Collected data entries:
<<<<
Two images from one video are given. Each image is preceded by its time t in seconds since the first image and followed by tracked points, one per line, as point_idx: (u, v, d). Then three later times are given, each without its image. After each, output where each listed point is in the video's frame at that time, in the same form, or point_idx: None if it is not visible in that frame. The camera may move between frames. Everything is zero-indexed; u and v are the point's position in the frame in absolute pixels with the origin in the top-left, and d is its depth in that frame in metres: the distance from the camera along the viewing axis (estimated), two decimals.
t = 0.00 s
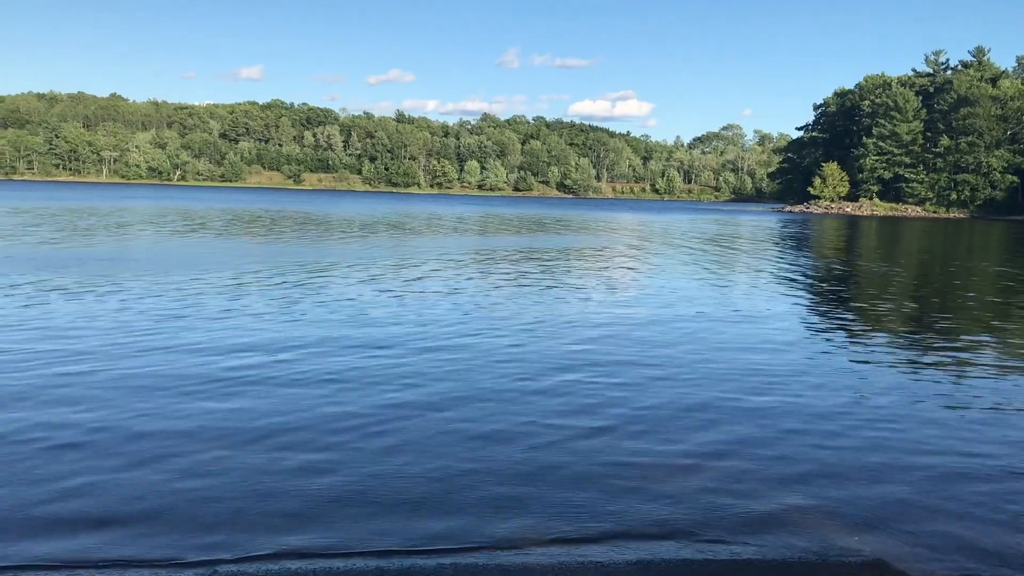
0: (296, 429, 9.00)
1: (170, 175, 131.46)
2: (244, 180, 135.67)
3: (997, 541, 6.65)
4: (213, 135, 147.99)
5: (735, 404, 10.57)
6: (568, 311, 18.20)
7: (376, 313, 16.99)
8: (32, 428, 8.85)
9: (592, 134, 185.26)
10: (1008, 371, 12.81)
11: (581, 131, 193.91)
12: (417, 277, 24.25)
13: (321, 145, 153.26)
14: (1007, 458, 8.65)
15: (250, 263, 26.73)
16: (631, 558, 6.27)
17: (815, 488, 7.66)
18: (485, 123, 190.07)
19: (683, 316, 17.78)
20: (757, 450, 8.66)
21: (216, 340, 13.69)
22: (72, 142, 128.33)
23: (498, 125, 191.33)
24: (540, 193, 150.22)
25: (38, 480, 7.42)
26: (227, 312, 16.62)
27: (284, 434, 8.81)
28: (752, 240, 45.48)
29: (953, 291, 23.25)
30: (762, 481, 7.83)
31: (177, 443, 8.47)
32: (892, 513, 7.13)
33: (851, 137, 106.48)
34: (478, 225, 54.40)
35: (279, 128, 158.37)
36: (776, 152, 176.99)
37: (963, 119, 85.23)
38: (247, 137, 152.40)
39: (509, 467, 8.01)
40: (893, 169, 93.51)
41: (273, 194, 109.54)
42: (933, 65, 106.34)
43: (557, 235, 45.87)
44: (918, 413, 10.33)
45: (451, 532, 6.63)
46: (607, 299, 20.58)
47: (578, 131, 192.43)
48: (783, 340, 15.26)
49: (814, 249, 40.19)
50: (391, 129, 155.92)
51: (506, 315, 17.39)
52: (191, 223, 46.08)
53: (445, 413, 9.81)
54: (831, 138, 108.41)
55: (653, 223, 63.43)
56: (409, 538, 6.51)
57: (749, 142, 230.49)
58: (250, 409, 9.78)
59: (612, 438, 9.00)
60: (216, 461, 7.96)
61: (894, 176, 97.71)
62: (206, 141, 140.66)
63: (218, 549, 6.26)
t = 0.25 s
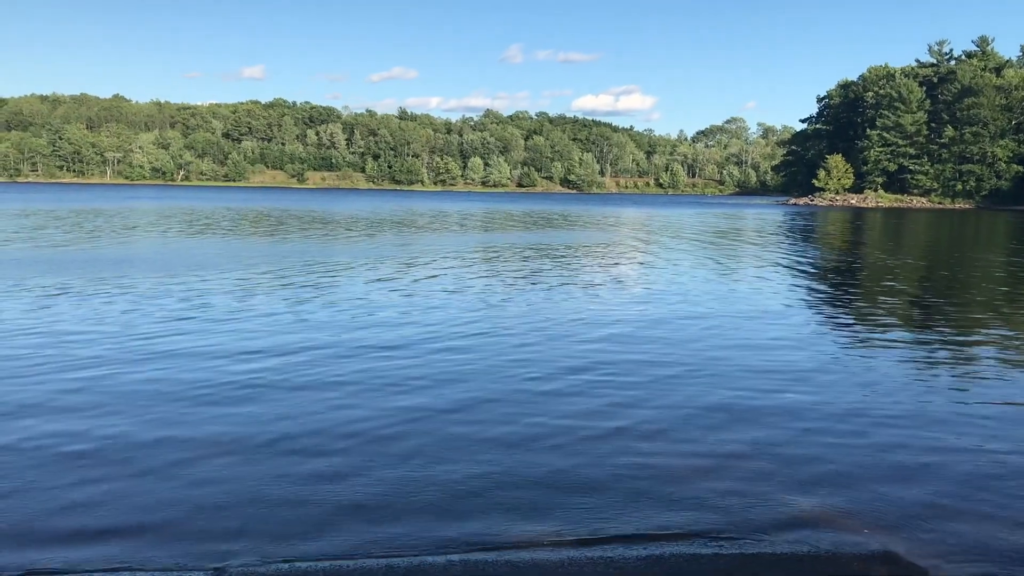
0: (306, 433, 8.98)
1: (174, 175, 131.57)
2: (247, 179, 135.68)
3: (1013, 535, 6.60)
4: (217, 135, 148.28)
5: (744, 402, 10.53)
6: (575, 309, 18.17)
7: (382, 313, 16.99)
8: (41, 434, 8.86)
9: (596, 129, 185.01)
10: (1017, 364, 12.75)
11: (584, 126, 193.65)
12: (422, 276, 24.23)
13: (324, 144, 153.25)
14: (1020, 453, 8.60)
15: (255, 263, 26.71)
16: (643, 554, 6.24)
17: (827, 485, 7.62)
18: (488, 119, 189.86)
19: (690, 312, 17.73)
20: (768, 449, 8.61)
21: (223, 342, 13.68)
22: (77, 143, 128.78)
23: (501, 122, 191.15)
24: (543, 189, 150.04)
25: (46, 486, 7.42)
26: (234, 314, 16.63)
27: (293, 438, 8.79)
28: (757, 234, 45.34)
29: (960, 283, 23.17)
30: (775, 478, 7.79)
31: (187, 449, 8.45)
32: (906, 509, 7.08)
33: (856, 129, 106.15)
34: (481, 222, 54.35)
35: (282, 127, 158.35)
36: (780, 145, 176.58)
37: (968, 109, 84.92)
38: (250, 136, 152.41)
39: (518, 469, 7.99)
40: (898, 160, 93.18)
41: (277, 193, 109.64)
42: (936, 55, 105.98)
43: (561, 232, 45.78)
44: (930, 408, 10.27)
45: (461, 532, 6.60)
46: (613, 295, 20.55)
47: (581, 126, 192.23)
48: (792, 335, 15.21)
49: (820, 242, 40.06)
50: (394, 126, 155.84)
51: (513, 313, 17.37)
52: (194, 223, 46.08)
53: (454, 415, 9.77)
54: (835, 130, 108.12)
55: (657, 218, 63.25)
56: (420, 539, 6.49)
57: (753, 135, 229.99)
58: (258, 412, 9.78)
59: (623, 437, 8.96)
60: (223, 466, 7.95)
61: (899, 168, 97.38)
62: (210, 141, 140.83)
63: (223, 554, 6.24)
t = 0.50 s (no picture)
0: (327, 433, 9.08)
1: (192, 177, 132.47)
2: (264, 179, 136.38)
3: None
4: (233, 136, 149.01)
5: (763, 396, 10.55)
6: (592, 307, 18.23)
7: (400, 313, 17.10)
8: (68, 438, 9.01)
9: (611, 126, 184.78)
10: None
11: (599, 123, 193.45)
12: (439, 275, 24.36)
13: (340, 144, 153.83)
14: None
15: (272, 264, 26.93)
16: (662, 551, 6.30)
17: (846, 478, 7.64)
18: (502, 117, 189.95)
19: (707, 308, 17.77)
20: (787, 443, 8.64)
21: (244, 345, 13.81)
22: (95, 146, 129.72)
23: (516, 119, 191.20)
24: (559, 186, 150.03)
25: (75, 490, 7.56)
26: (254, 315, 16.78)
27: (315, 438, 8.89)
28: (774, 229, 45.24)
29: (980, 276, 23.07)
30: (794, 472, 7.82)
31: (211, 451, 8.56)
32: (925, 502, 7.10)
33: (872, 123, 105.58)
34: (497, 220, 54.53)
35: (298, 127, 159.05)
36: (796, 139, 175.82)
37: (986, 102, 84.33)
38: (266, 137, 153.16)
39: (539, 465, 8.06)
40: (916, 154, 92.63)
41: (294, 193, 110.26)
42: (954, 47, 105.23)
43: (577, 229, 45.84)
44: (950, 400, 10.26)
45: (481, 530, 6.69)
46: (630, 293, 20.59)
47: (597, 123, 192.03)
48: (810, 330, 15.22)
49: (837, 236, 39.92)
50: (409, 125, 156.19)
51: (530, 312, 17.45)
52: (213, 224, 46.46)
53: (474, 412, 9.84)
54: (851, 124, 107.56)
55: (672, 214, 63.22)
56: (442, 538, 6.57)
57: (769, 130, 229.04)
58: (279, 413, 9.90)
59: (642, 434, 9.01)
60: (244, 468, 8.08)
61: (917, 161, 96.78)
62: (226, 142, 141.64)
63: (244, 553, 6.37)
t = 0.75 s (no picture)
0: (367, 436, 9.28)
1: (228, 178, 134.06)
2: (299, 180, 137.64)
3: None
4: (268, 137, 150.72)
5: (798, 403, 10.59)
6: (626, 309, 18.31)
7: (436, 315, 17.29)
8: (115, 436, 9.31)
9: (644, 126, 184.16)
10: None
11: (632, 123, 192.89)
12: (473, 275, 24.55)
13: (374, 144, 154.82)
14: None
15: (308, 264, 27.28)
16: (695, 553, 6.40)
17: (880, 486, 7.69)
18: (535, 118, 190.10)
19: (742, 312, 17.78)
20: (822, 450, 8.69)
21: (284, 347, 14.06)
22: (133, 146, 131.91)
23: (549, 120, 191.24)
24: (591, 187, 149.87)
25: (124, 487, 7.80)
26: (293, 316, 17.06)
27: (355, 441, 9.08)
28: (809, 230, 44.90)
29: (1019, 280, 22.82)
30: (828, 479, 7.88)
31: (255, 452, 8.77)
32: (960, 510, 7.14)
33: (910, 123, 104.31)
34: (529, 220, 54.65)
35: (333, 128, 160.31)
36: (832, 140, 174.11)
37: None
38: (301, 138, 154.51)
39: (572, 469, 8.21)
40: (954, 155, 91.40)
41: (327, 194, 111.24)
42: (993, 46, 103.65)
43: (609, 229, 45.86)
44: (988, 409, 10.23)
45: (513, 531, 6.85)
46: (663, 295, 20.64)
47: (630, 124, 191.52)
48: (845, 335, 15.19)
49: (873, 238, 39.57)
50: (442, 126, 156.79)
51: (564, 314, 17.57)
52: (250, 224, 47.10)
53: (511, 417, 9.98)
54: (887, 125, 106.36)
55: (706, 214, 62.97)
56: (479, 538, 6.72)
57: (804, 131, 226.94)
58: (318, 414, 10.14)
59: (677, 439, 9.10)
60: (285, 468, 8.31)
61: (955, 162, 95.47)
62: (262, 143, 143.12)
63: (283, 549, 6.58)
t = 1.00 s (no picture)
0: (421, 435, 9.42)
1: (283, 177, 135.90)
2: (352, 180, 139.01)
3: None
4: (322, 138, 152.43)
5: (854, 410, 10.51)
6: (679, 312, 18.26)
7: (488, 316, 17.44)
8: (176, 431, 9.55)
9: (697, 127, 182.61)
10: None
11: (684, 123, 191.37)
12: (526, 276, 24.62)
13: (426, 145, 155.78)
14: None
15: (363, 262, 27.60)
16: (743, 559, 6.40)
17: (936, 495, 7.61)
18: (587, 118, 189.59)
19: (796, 317, 17.65)
20: (876, 458, 8.63)
21: (339, 345, 14.32)
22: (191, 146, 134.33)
23: (601, 121, 190.58)
24: (643, 188, 149.08)
25: (185, 480, 8.03)
26: (348, 316, 17.32)
27: (409, 440, 9.24)
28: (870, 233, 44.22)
29: None
30: (883, 487, 7.81)
31: (312, 449, 8.97)
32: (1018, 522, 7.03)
33: (972, 125, 101.85)
34: (583, 221, 54.60)
35: (386, 128, 161.65)
36: (890, 141, 170.76)
37: None
38: (354, 138, 156.04)
39: (625, 472, 8.22)
40: (1019, 157, 88.98)
41: (380, 194, 112.29)
42: None
43: (663, 231, 45.64)
44: None
45: (563, 530, 6.92)
46: (716, 298, 20.54)
47: (683, 124, 190.04)
48: (902, 341, 14.99)
49: (935, 241, 38.75)
50: (494, 127, 157.08)
51: (616, 317, 17.60)
52: (306, 223, 47.77)
53: (563, 419, 10.08)
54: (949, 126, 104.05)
55: (762, 217, 62.22)
56: (529, 537, 6.81)
57: (862, 132, 222.89)
58: (372, 414, 10.29)
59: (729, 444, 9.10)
60: (338, 465, 8.45)
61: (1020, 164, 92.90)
62: (316, 143, 144.84)
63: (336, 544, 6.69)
>>>>
▶ _Your objective_: Take the lines above starting at the one containing "30: (762, 481, 7.83)" and ending at the one containing "63: (223, 554, 6.24)", and print them again exactly, without pictures.

▶ _Final answer_:
30: (762, 481, 7.83)
31: (177, 443, 8.47)
32: (892, 513, 7.13)
33: (851, 137, 106.48)
34: (478, 225, 54.40)
35: (279, 128, 158.37)
36: (776, 152, 176.99)
37: (963, 119, 85.23)
38: (247, 137, 152.40)
39: (509, 467, 8.01)
40: (893, 169, 93.51)
41: (273, 194, 109.54)
42: (933, 65, 106.34)
43: (557, 235, 45.87)
44: (918, 413, 10.33)
45: (451, 532, 6.63)
46: (607, 299, 20.58)
47: (578, 131, 192.43)
48: (783, 340, 15.26)
49: (814, 249, 40.19)
50: (391, 129, 155.92)
51: (506, 315, 17.39)
52: (191, 223, 46.08)
53: (445, 413, 9.81)
54: (831, 138, 108.41)
55: (653, 223, 63.43)
56: (409, 538, 6.51)
57: (749, 142, 230.49)
58: (250, 409, 9.78)
59: (612, 438, 9.00)
60: (216, 461, 7.96)
61: (894, 176, 97.71)
62: (206, 141, 140.66)
63: (218, 549, 6.26)
t = 0.25 s
0: (306, 433, 8.98)
1: (174, 175, 131.57)
2: (247, 179, 135.68)
3: (1013, 535, 6.60)
4: (217, 135, 148.28)
5: (744, 402, 10.53)
6: (575, 309, 18.17)
7: (382, 313, 16.99)
8: (41, 434, 8.86)
9: (596, 129, 185.01)
10: (1017, 364, 12.75)
11: (584, 126, 193.65)
12: (422, 276, 24.23)
13: (324, 144, 153.25)
14: (1020, 453, 8.60)
15: (255, 263, 26.71)
16: (643, 554, 6.24)
17: (827, 485, 7.62)
18: (488, 119, 189.86)
19: (690, 312, 17.73)
20: (768, 449, 8.61)
21: (223, 342, 13.68)
22: (77, 143, 128.78)
23: (501, 122, 191.15)
24: (543, 189, 150.04)
25: (46, 486, 7.42)
26: (234, 314, 16.63)
27: (293, 438, 8.79)
28: (757, 234, 45.34)
29: (960, 283, 23.17)
30: (775, 478, 7.79)
31: (187, 449, 8.45)
32: (906, 509, 7.08)
33: (856, 129, 106.15)
34: (481, 222, 54.35)
35: (282, 127, 158.35)
36: (780, 145, 176.58)
37: (968, 109, 84.92)
38: (250, 136, 152.41)
39: (518, 469, 7.99)
40: (898, 160, 93.18)
41: (277, 193, 109.64)
42: (936, 55, 105.98)
43: (561, 232, 45.78)
44: (930, 408, 10.27)
45: (461, 532, 6.60)
46: (613, 295, 20.55)
47: (581, 126, 192.23)
48: (792, 335, 15.21)
49: (820, 242, 40.06)
50: (394, 126, 155.84)
51: (513, 313, 17.37)
52: (194, 223, 46.08)
53: (454, 415, 9.77)
54: (835, 130, 108.12)
55: (657, 218, 63.25)
56: (420, 539, 6.49)
57: (753, 135, 229.99)
58: (258, 412, 9.78)
59: (623, 437, 8.96)
60: (223, 466, 7.95)
61: (899, 168, 97.38)
62: (210, 141, 140.83)
63: (223, 554, 6.24)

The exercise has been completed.